Naftuli Moster of YAFFED, a Jewish advocacy group “committed to improving educational curricula within ultra-Orthodox schools” whose campaigns have pushed the city to look into the state of secular studies in Haredi yeshivas, told the NY Post on Thursday: “The Department of Education report reaffirms what we already know: that tens of thousands of children in New York City are being denied a basic education as required by law.”
But a group called PEARLS (Parents for Educational and Religious Liberty in Schools) issued a response to the DOE report, saying, “The yeshiva system continues to outperform the City’s public schools by every metric, including higher graduation rates, better test scores, greater attendance and more positive outcomes. The New York City yeshiva system is comprised of 275 independent schools. As with all school systems, yeshivas always strive to improve and adopt best practices.”
Which is correct when it comes to the vast majority of religious Jewish schools, but, apparently, not in the case of the 26 schools who have failed to match the achievements of their peer schools.

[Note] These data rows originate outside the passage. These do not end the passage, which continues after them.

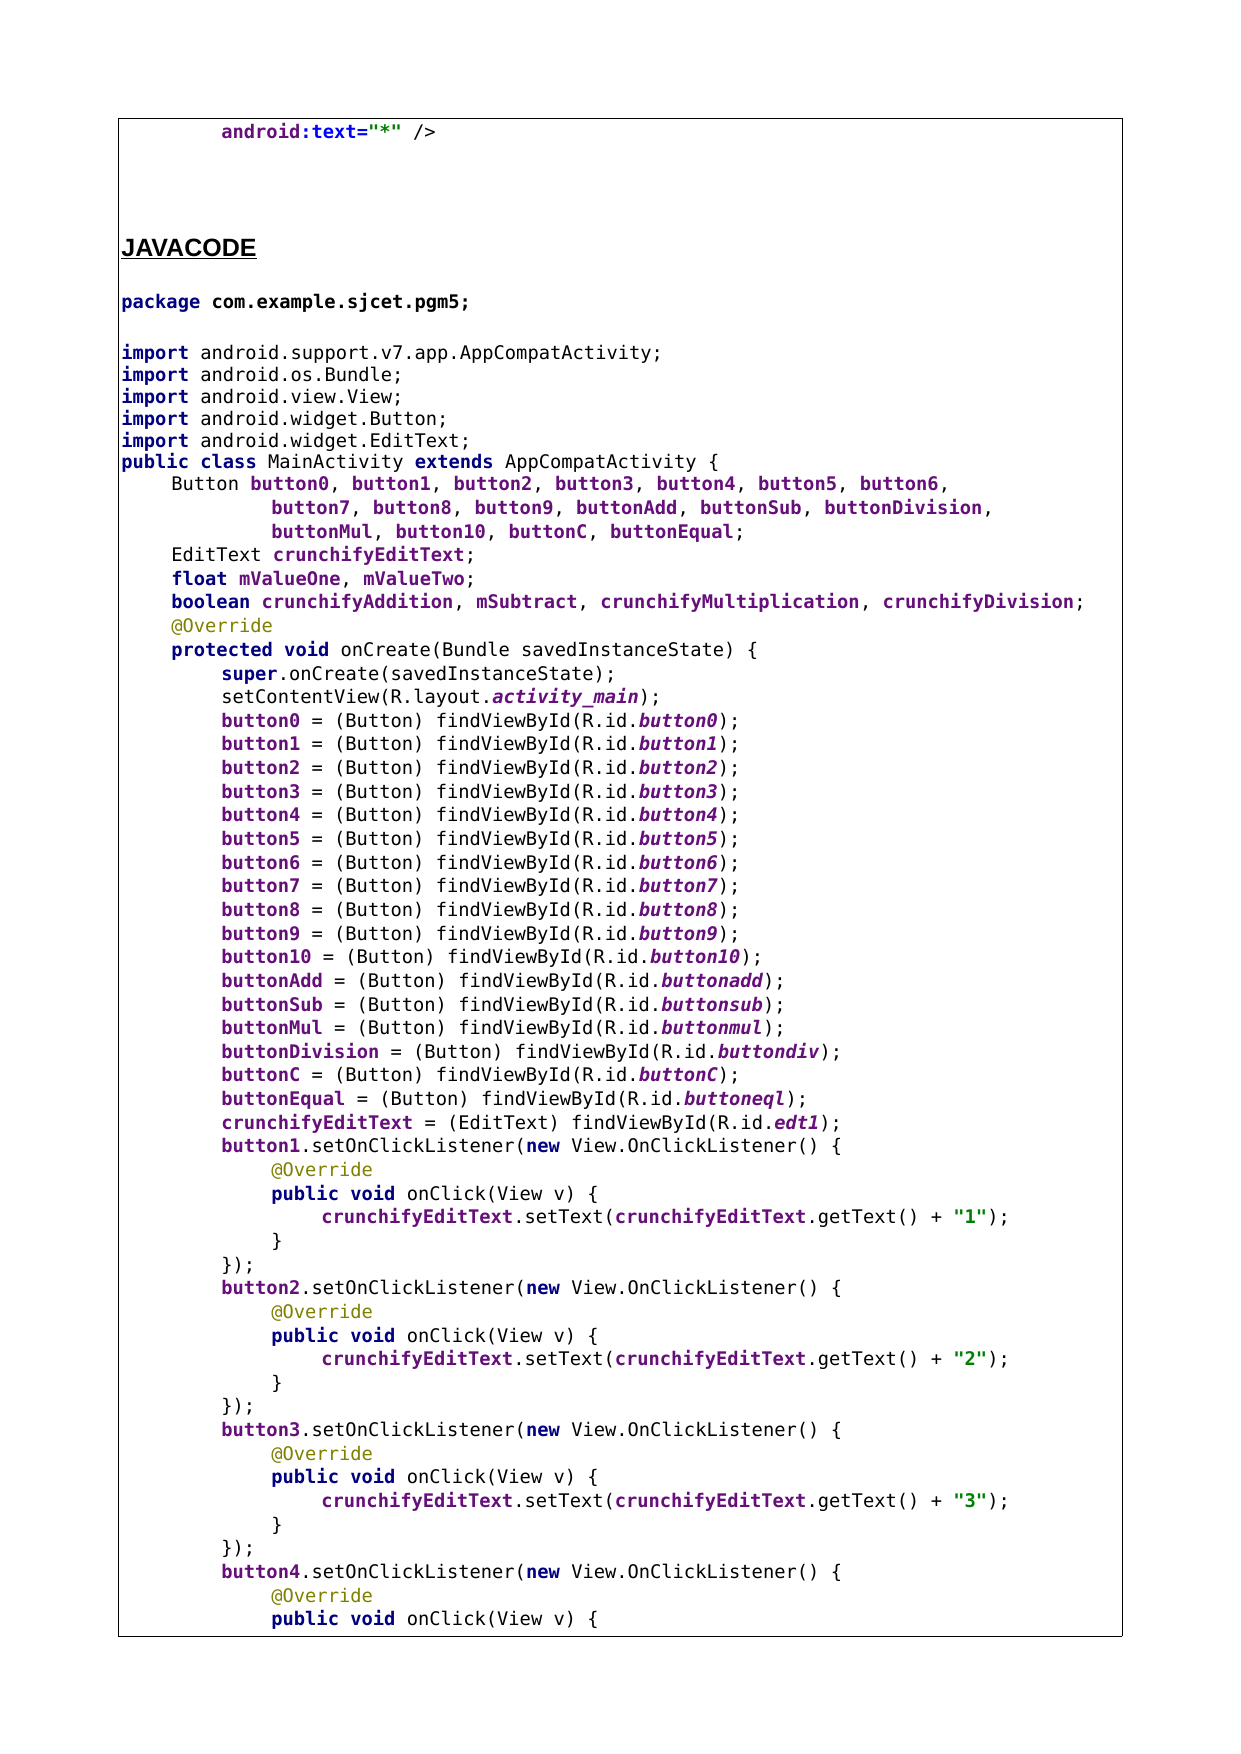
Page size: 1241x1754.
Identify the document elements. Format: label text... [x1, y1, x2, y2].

text button1 = (Button) findViewById(R.id.button1); [121, 733, 1119, 757]
text JAVACODE [121, 232, 1119, 261]
text button0 = (Button) findViewById(R.id.button0); [121, 710, 1119, 733]
text @Override [121, 1585, 1119, 1608]
text } [121, 1230, 1119, 1254]
text button3 = (Button) findViewById(R.id.button3); [121, 781, 1119, 804]
text @Override [121, 1301, 1119, 1324]
text buttonEqual = (Button) findViewById(R.id.buttoneql); [121, 1088, 1119, 1112]
text Button button0, button1, button2, button3, button4, button5, button6, [121, 473, 1119, 497]
text @Override [121, 615, 1119, 639]
text buttonMul, button10, buttonC, buttonEqual; [121, 521, 1119, 544]
text import android.view.View; [121, 386, 1119, 408]
text buttonSub = (Button) findViewById(R.id.buttonsub); [121, 993, 1119, 1017]
text crunchifyEditText.setText(crunchifyEditText.getText() + "3"); [121, 1490, 1119, 1514]
text button8 = (Button) findViewById(R.id.button8); [121, 899, 1119, 923]
text crunchifyEditText.setText(crunchifyEditText.getText() + "2"); [121, 1348, 1119, 1372]
text import android.widget.EditText; [121, 429, 1119, 451]
text } [121, 1514, 1119, 1537]
text buttonAdd = (Button) findViewById(R.id.buttonadd); [121, 970, 1119, 993]
text float mValueOne, mValueTwo; [121, 568, 1119, 592]
text import android.widget.Button; [121, 408, 1119, 429]
text boolean crunchifyAddition, mSubtract, crunchifyMultiplication, crunchifyDivision; [121, 592, 1119, 615]
text setContentView(R.layout.activity_main); [121, 686, 1119, 710]
text button4 = (Button) findViewById(R.id.button4); [121, 804, 1119, 828]
text crunchifyEditText.setText(crunchifyEditText.getText() + "1"); [121, 1206, 1119, 1230]
text public void onClick(View v) { [121, 1466, 1119, 1490]
text }); [121, 1254, 1119, 1277]
text protected void onCreate(Bundle savedInstanceState) { [121, 639, 1119, 662]
text }); [121, 1537, 1119, 1561]
text super.onCreate(savedInstanceState); [121, 662, 1119, 686]
text package com.example.sjcet.pgm5; [121, 291, 1119, 313]
text EditText crunchifyEditText; [121, 544, 1119, 568]
text button7, button8, button9, buttonAdd, buttonSub, buttonDivision, [121, 497, 1119, 521]
text crunchifyEditText = (EditText) findViewById(R.id.edt1); [121, 1112, 1119, 1135]
text button1.setOnClickListener(new View.OnClickListener() { [121, 1135, 1119, 1159]
text public void onClick(View v) { [121, 1324, 1119, 1348]
text public class MainActivity extends AppCompatActivity { [121, 451, 1119, 473]
text @Override [121, 1443, 1119, 1466]
text button10 = (Button) findViewById(R.id.button10); [121, 946, 1119, 970]
text public void onClick(View v) { [121, 1608, 1119, 1632]
text public void onClick(View v) { [121, 1183, 1119, 1206]
text }); [121, 1396, 1119, 1419]
text buttonC = (Button) findViewById(R.id.buttonC); [121, 1064, 1119, 1088]
text button2.setOnClickListener(new View.OnClickListener() { [121, 1277, 1119, 1301]
text button4.setOnClickListener(new View.OnClickListener() { [121, 1561, 1119, 1585]
text button3.setOnClickListener(new View.OnClickListener() { [121, 1419, 1119, 1443]
text android:text="*" /> [121, 121, 1119, 145]
text buttonDivision = (Button) findViewById(R.id.buttondiv); [121, 1041, 1119, 1064]
text button9 = (Button) findViewById(R.id.button9); [121, 923, 1119, 946]
text import android.os.Bundle; [121, 364, 1119, 386]
text @Override [121, 1159, 1119, 1183]
text button2 = (Button) findViewById(R.id.button2); [121, 757, 1119, 781]
text import android.support.v7.app.AppCompatActivity; [121, 342, 1119, 364]
text buttonMul = (Button) findViewById(R.id.buttonmul); [121, 1017, 1119, 1041]
text button7 = (Button) findViewById(R.id.button7); [121, 875, 1119, 899]
text button5 = (Button) findViewById(R.id.button5); [121, 828, 1119, 852]
text button6 = (Button) findViewById(R.id.button6); [121, 852, 1119, 875]
text } [121, 1372, 1119, 1396]
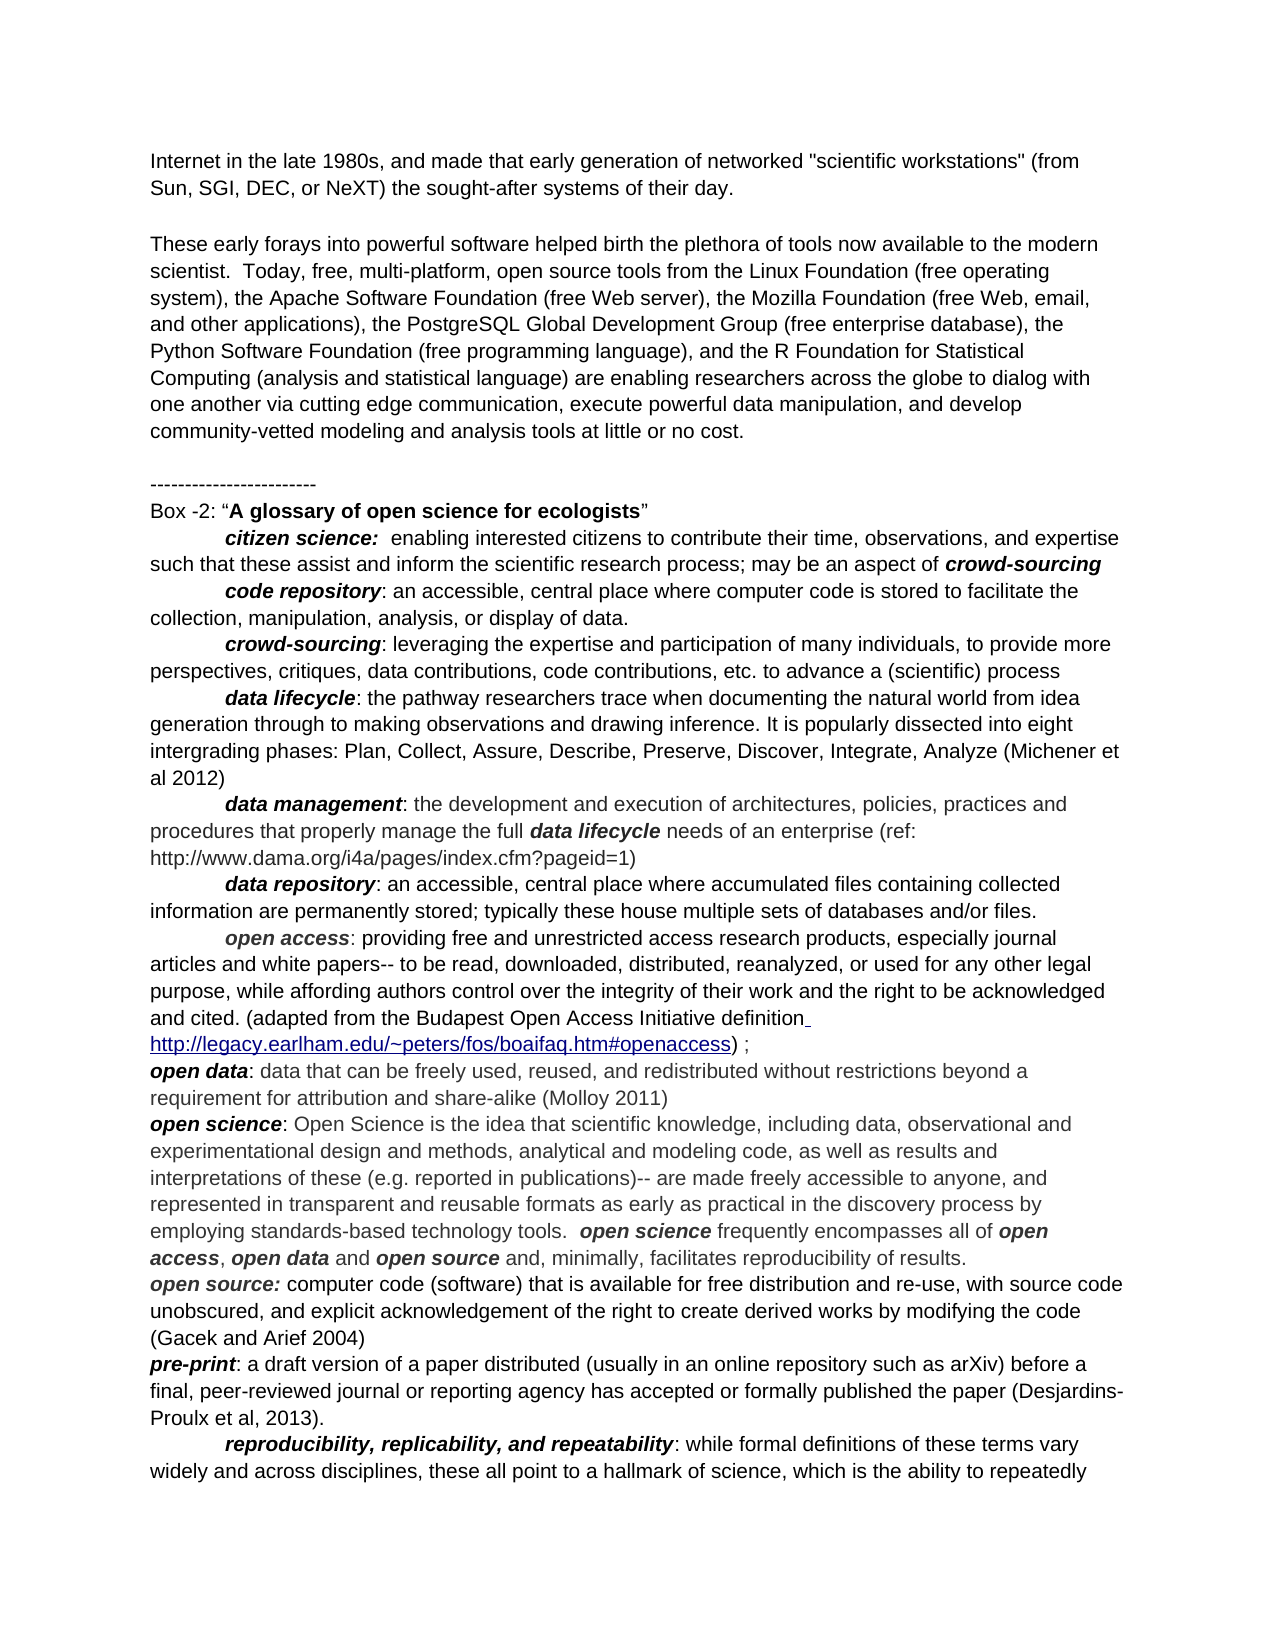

State Assemblyman Simcha Eisenstein (D-Brooklyn) also kept a positive attitude on the results, telling the NY Daily News: “Now that we know that out of 275 yeshivas in New York City, a handful need additional resources, let’s see if these so-called advocates will join me in advocating for additional government resources to help the 1% improve.”
Somehow, however, we didn’t get the impression from the DOE report that the problem had to do with funding, necessarily.